Several Iraqis interviewed by The WorldPost said the main reason behind their desire to change names was not because they feared the Shiite civilians with whom they interact daily, but instead to protect themselves from Shiite militiamen who have risen to power in recent months.

iraq militiamenMembers of Iraqi paramilitary Popular Mobilisation units, which are dominated by Shiite militias, take part in a military operation in the village of Albu Ajil, near the city of Tikrit, to regain control of the area from jihadists of the Islamic State (IS) group, on March 9.

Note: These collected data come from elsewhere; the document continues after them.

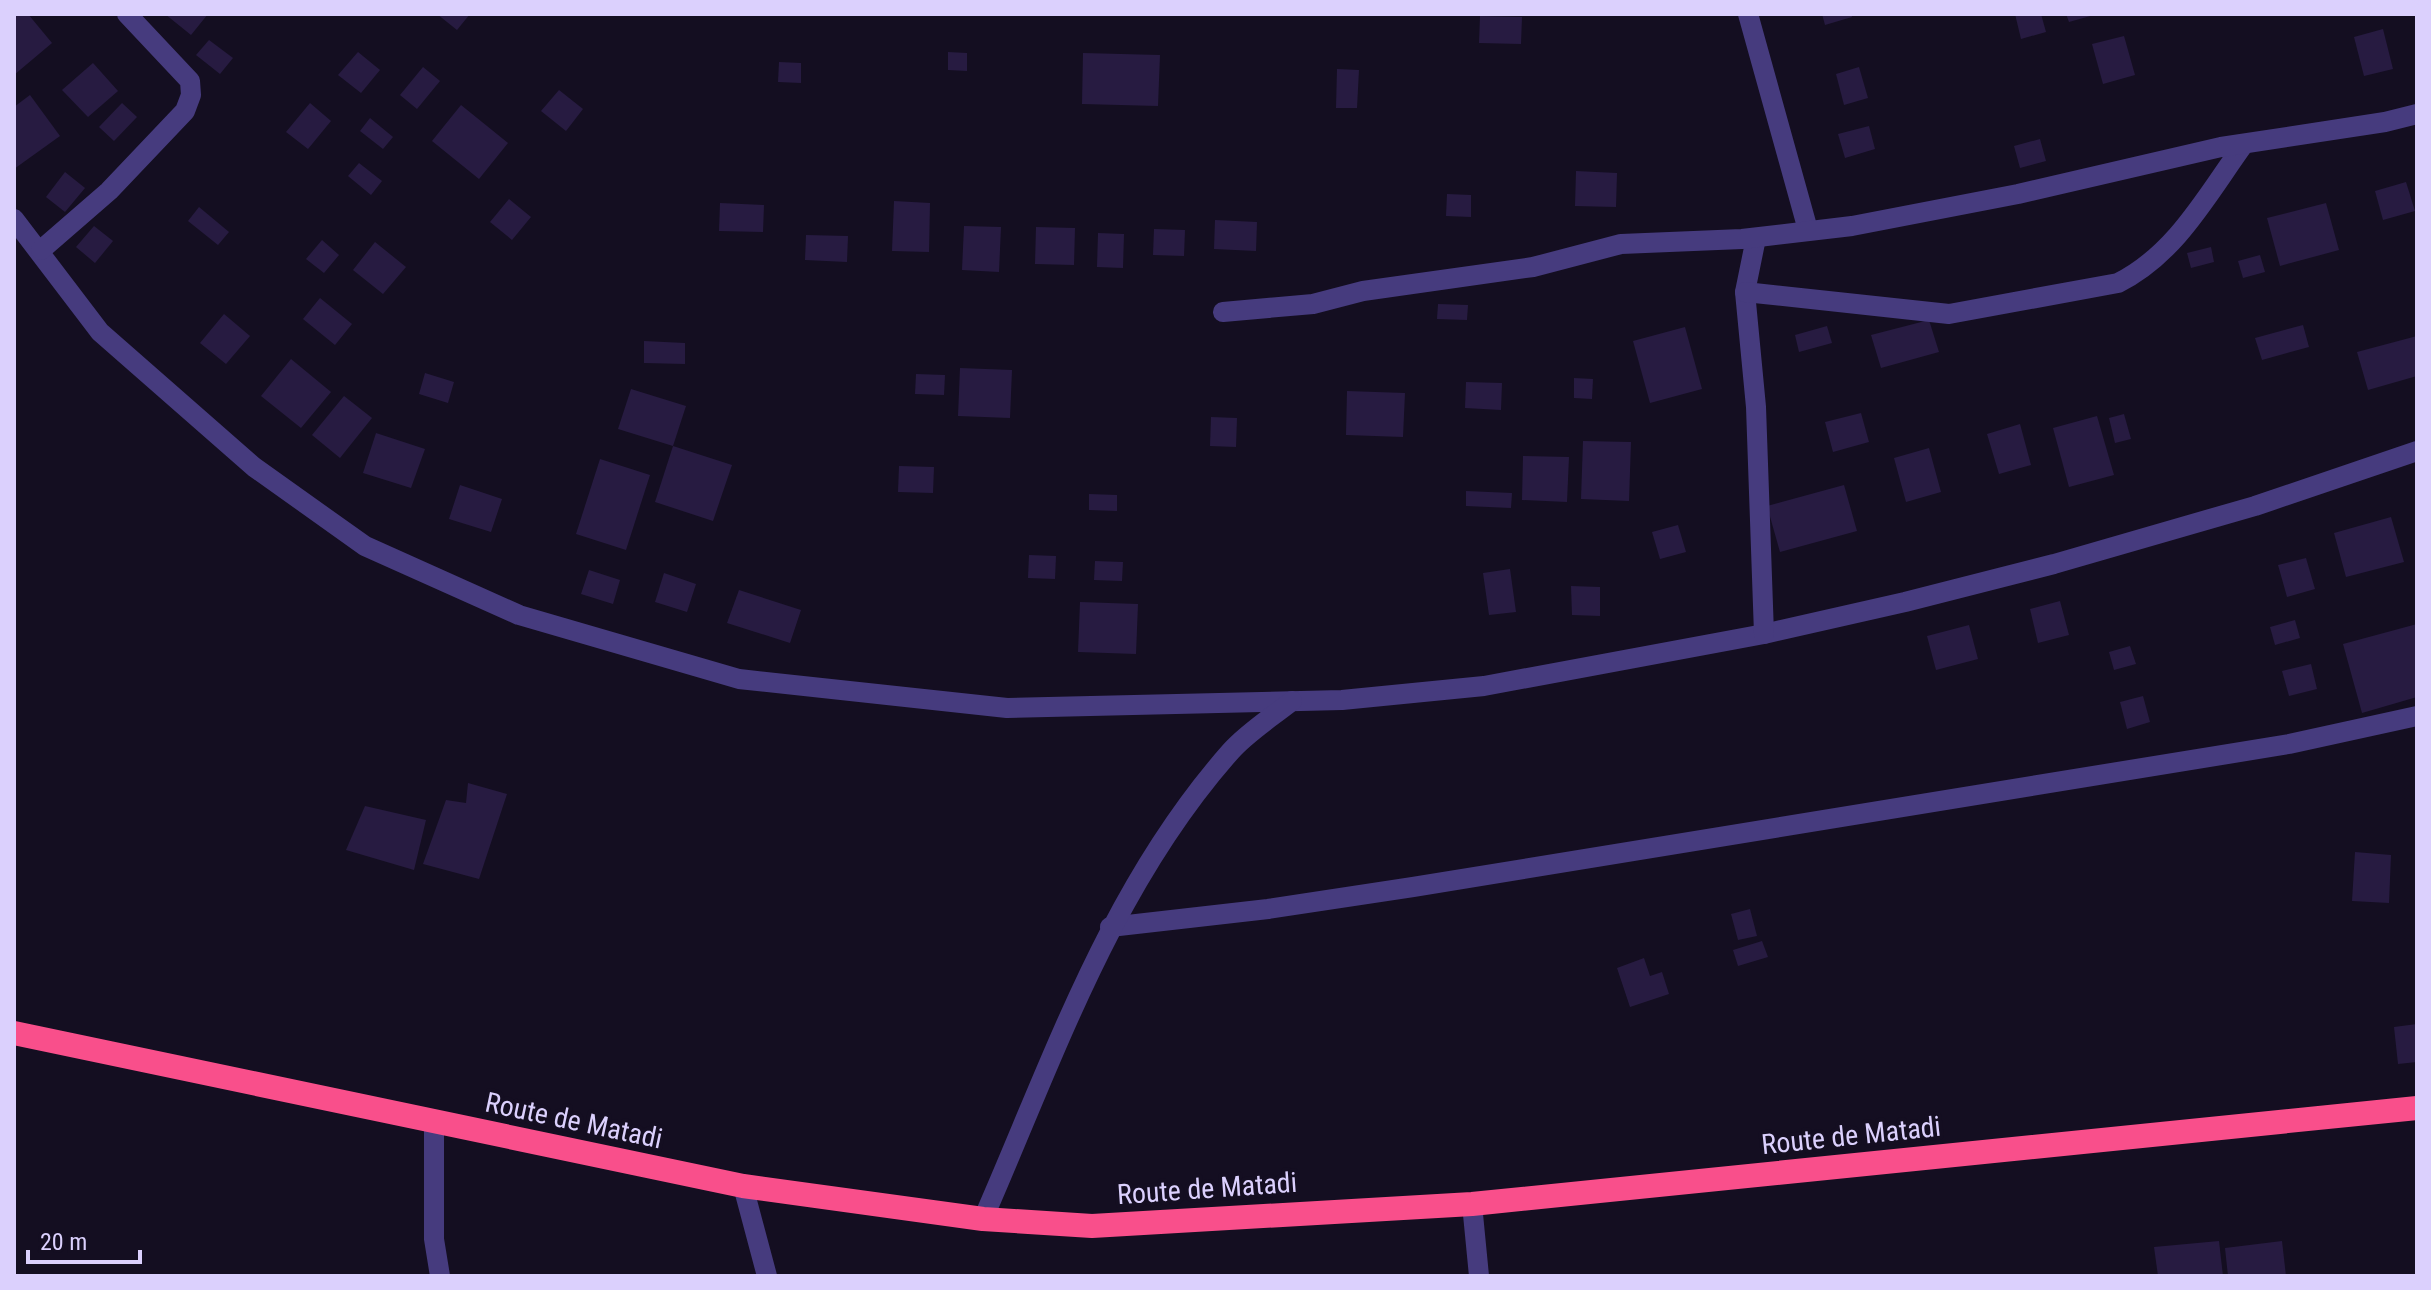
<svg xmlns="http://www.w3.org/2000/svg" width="2431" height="1290" font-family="'Roboto Condensed',sans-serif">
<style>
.building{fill:#271b41}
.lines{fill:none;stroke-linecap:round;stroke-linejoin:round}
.minor{stroke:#463b7e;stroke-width:20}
.highway{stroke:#f94f8b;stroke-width:24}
.labels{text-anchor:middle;stroke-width:8;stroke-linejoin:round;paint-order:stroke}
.street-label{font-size:28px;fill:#dbd0fd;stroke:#140e21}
</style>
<rect width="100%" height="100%" fill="#140e21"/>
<g class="building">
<polygon points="14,14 28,14 52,43 14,75"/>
<polygon points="165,14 208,14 191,35"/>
<polygon points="437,14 470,14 457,30"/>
<polygon points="1822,14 1851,14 1852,17 1825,25"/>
<polygon points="2015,14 2041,14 2046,32 2021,39"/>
<polygon points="2066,14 2094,14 2094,15 2069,22"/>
<polygon points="1480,16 1522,17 1521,44 1479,43"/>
<polygon points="2383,29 2393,69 2364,76 2354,37"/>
<polygon points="2124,36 2135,75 2103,84 2092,44"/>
<polygon points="209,40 233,58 220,74 196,55"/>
<polygon points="358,52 380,70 361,93 338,75"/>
<polygon points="948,52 967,53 967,71 948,70"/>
<polygon points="1083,53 1160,55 1158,106 1082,104"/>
<polygon points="779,62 801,63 801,83 778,82"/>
<polygon points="93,63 118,91 88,117 62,90"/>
<polygon points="423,67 440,81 417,109 400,95"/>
<polygon points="1859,67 1868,98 1844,105 1836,74"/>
<polygon points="1337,69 1359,70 1357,108 1336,108"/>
<polygon points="559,90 583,109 566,131 541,111"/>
<polygon points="30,95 60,136 14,169 14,107"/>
<polygon points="122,103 137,117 114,141 99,127"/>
<polygon points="310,103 331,121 308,149 286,132"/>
<polygon points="461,105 508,143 479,179 432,141"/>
<polygon points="370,118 393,137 383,149 360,131"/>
<polygon points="1869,126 1875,149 1845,158 1838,134"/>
<polygon points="2040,139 2046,161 2020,168 2014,146"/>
<polygon points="359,163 382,181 371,195 348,176"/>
<polygon points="1576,171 1617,173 1616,207 1575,206"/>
<polygon points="65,172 85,188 65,212 46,197"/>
<polygon points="2406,182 2415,211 2383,220 2375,191"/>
<polygon points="1447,194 1471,195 1471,217 1446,216"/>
<polygon points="509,199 531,217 512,240 490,222"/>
<polygon points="894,201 930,203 929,252 892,251"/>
<polygon points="720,203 764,205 763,232 719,231"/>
<polygon points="2326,203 2339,250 2280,266 2267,218"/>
<polygon points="199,207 229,232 218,245 188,221"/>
<polygon points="1215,220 1257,222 1256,251 1214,249"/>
<polygon points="94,226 113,241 95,263 76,247"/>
<polygon points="964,226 1001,227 999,272 962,270"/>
<polygon points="1036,227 1075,228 1074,265 1035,264"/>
<polygon points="1154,229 1185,230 1184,256 1153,255"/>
<polygon points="1098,233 1124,234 1123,268 1097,267"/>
<polygon points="806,235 848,236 847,262 805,260"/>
<polygon points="322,240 339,255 324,273 306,259"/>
<polygon points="375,242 406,267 383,294 353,270"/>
<polygon points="2211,247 2214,262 2191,268 2187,253"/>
<polygon points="2260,255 2265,272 2243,278 2238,261"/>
<polygon points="320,298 352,324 335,345 303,319"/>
<polygon points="1438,304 1468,305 1467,320 1437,319"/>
<polygon points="224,314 250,336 226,364 200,343"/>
<polygon points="1929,320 1939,352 1881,368 1871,335"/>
<polygon points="2303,325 2309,347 2262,360 2255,338"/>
<polygon points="1827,326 1832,343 1799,352 1795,335"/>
<polygon points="1685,327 1702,389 1650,403 1633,341"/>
<polygon points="2417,336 2417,376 2368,390 2357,352"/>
<polygon points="644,341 685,343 685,364 644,363"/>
<polygon points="291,359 331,392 301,428 261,396"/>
<polygon points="960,368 1012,370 1010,418 958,416"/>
<polygon points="425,373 454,382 448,403 419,394"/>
<polygon points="916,374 945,375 944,395 915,394"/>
<polygon points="1574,378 1593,379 1592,399 1574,398"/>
<polygon points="1466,382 1502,383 1501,410 1465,408"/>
<polygon points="631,389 686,406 673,446 618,429"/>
<polygon points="1347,391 1405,393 1403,437 1346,435"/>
<polygon points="344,396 372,418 340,458 312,435"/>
<polygon points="1861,413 1869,442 1833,452 1825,422"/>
<polygon points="2124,414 2131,439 2115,443 2109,418"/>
<polygon points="2097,416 2114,475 2069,487 2053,428"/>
<polygon points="1211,417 1237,418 1236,447 1210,446"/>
<polygon points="2020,424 2031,465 1999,474 1987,434"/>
<polygon points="376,433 425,449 411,488 363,473"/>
<polygon points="1583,441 1631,442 1629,501 1581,499"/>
<polygon points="673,446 732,465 713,521 655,502"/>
<polygon points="1929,448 1941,492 1906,502 1894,458"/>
<polygon points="1523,456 1569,457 1567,502 1522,500"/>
<polygon points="600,459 650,475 626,550 576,534"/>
<polygon points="899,466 934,467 933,493 898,492"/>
<polygon points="460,485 502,499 491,532 449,519"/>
<polygon points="1844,485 1857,531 1780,552 1767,506"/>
<polygon points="1466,491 1512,493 1511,508 1466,506"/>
<polygon points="1089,494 1117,495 1117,511 1089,510"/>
<polygon points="2391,517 2404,562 2346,577 2334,533"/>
<polygon points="1678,525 1686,552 1660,559 1652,532"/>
<polygon points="1029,555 1056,556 1055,579 1028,578"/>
<polygon points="2306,558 2315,589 2287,597 2278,565"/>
<polygon points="1095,561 1123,562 1122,581 1094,580"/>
<polygon points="1510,569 1516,612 1489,615 1483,573"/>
<polygon points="589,570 620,580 613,604 581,594"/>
<polygon points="664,573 696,584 687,612 655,602"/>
<polygon points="1571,586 1600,587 1600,616 1572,615"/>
<polygon points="739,590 801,610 790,643 727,623"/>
<polygon points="2060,601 2069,635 2038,643 2030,609"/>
<polygon points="1080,602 1138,604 1136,654 1078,652"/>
<polygon points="2295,620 2300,638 2275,645 2270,627"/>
<polygon points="2417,624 2417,697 2362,713 2343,644"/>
<polygon points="1969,625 1978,659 1936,670 1927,636"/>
<polygon points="2130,646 2136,664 2114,670 2109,652"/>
<polygon points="2311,664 2317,689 2289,696 2282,671"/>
<polygon points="2143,696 2150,722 2127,729 2120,702"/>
<polygon points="468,783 507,794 479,879 423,864 446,800 466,803"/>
<polygon points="365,806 426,820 414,870 346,850"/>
<polygon points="2355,852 2391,855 2389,903 2352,901"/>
<polygon points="1750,909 1757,936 1738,940 1731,914"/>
<polygon points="1762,941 1768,957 1738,966 1733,950"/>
<polygon points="1644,958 1650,976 1662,972 1669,994 1630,1007 1617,968"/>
<polygon points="2417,1024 2417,1062 2398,1064 2394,1027"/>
<polygon points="2219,1241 2223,1276 2158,1276 2154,1247"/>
<polygon points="2282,1241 2286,1276 2228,1276 2225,1248"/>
</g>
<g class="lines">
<g class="minor">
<polyline points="1748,14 1808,230"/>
<polyline points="14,219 100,332 254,467 365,546 519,615 739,679 1007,708 1342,700 1484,686 1764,634 1905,602 2054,564 2255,506 2417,451"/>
<polyline points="1756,238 1745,292 1756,407 1764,634"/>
<polyline points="41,250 109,191 185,111 191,95 190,81 127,14"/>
<path d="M1745 292 1949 314 2118 283C2176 254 2207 195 2244 144"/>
<polyline points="1223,312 1313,304 1363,291 1533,267 1621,244 1742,239 1852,226 2018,194 2221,147 2385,122 2417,114"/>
<polyline points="1110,927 1268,909 1413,887 2289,744 2417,716"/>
<polyline points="434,1121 434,1239 440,1276"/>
<polyline points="743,1186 767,1276"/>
<polyline points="1472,1204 1479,1276"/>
<path d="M983 1219C1054 1057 1111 886 1231 751 1248 732 1272 717 1292 701"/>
</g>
<polyline class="highway" points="14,1033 743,1186 983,1219 1092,1226 1472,1204 2417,1108"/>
</g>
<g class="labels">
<g class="street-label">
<text transform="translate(574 1120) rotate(12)" y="10">Route de Matadi</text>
<text transform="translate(1851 1135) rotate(-6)" y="10">Route de Matadi</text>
<text transform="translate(1207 1188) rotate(-4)" y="10">Route de Matadi</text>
</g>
</g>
<rect width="2431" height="1290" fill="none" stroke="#dbd0fd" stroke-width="32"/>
<path d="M28 1250v12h112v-12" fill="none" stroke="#dbd0fd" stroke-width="4"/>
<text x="40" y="1250" font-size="24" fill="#dbd0fd" stroke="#140e21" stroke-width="6" paint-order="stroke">20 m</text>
</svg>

Many predominantly Sunni towns are now under the control of these militias, which do not report to Iraq’s armed forces. Some Iraqis herald the militiamen as heroes after they filled a dangerous security void when Iraq’s military nearly crumbled last year in the face of ISIS. The militias insist they are working to instill security and root out ISIS extremists, but they face widespread accusations of forced displacement, unlawful detention, looting and kidnapping of Sunni civilians.

“There have been incidents in my area where young men were arrested under the pretext of a security check and then they disappeared,” Omar, a man in his mid-twenties, explained by phone from his home in the eastern province of Diyala. Militiamen now control his neighborhood after they they pushed out ISIS in January.

“There have also been assassinations and kidnapping because of the Sunni name issue,” Omar continued. He recently decided to change his name to Ali, a notably Shiite name. “I picked this name on purpose because the militias are very powerful in Diyala and I want them to think I’m Shiite so I can pass easily.”

Omar says he’s sick of worrying, and while a name change won’t fix everything, he insists it will protect him when he has to offer up his ID card at a checkpoint controlled by militias.

It’s that same worry that drove another man, Mostafa, to change the name of his baby brother, Omar, to Abdulla.

“We gave him a name that could either be Sunni or Shiite,” he explained. “Of course, he will have a safer life in the future, at least from his name.”

Mostafa said he fears the Shiite militias, whose posters are plastered all over the capital, as much as he fears the ISIS extremists who have taken over large swaths of Iraq and Syria.

“Daesh is a global terrorism organization that targets both Sunnis and Shiites,” he said, using the Arabic nickname for ISIS. “But the militias are targeting Sunnis specifically.”

If things get worse in Iraq and sectarian tensions really do spiral out of control as Sufyan fears, the father of five says he wants his oldest to drop the name they share — a name he once proudly passed on. He has already lost a brother, a brother-in-law and countless friends to Shiite militias in previous years, he lamented.

Sufyan nostalgically remembers the days before his son was born, when he never imagined his own name could bring so much hurt. Right after his son was born, he laughed with his father-in-law, a Shiite, who playfully jested that the name sounded a little too Sunni.

“At that time, it was just a joke,” he said sadly. “We didn’t even know what Sunni and Shiite meant.”

His son is ready to take up a new name — Saif, meaning “sword” in Arabic. He says his friends, many of whom are Shiite, support his decision.

“They say, ‘Your life is more important than your name,’” he explained.

An Iraqi journalist contributed reporting from Baghdad.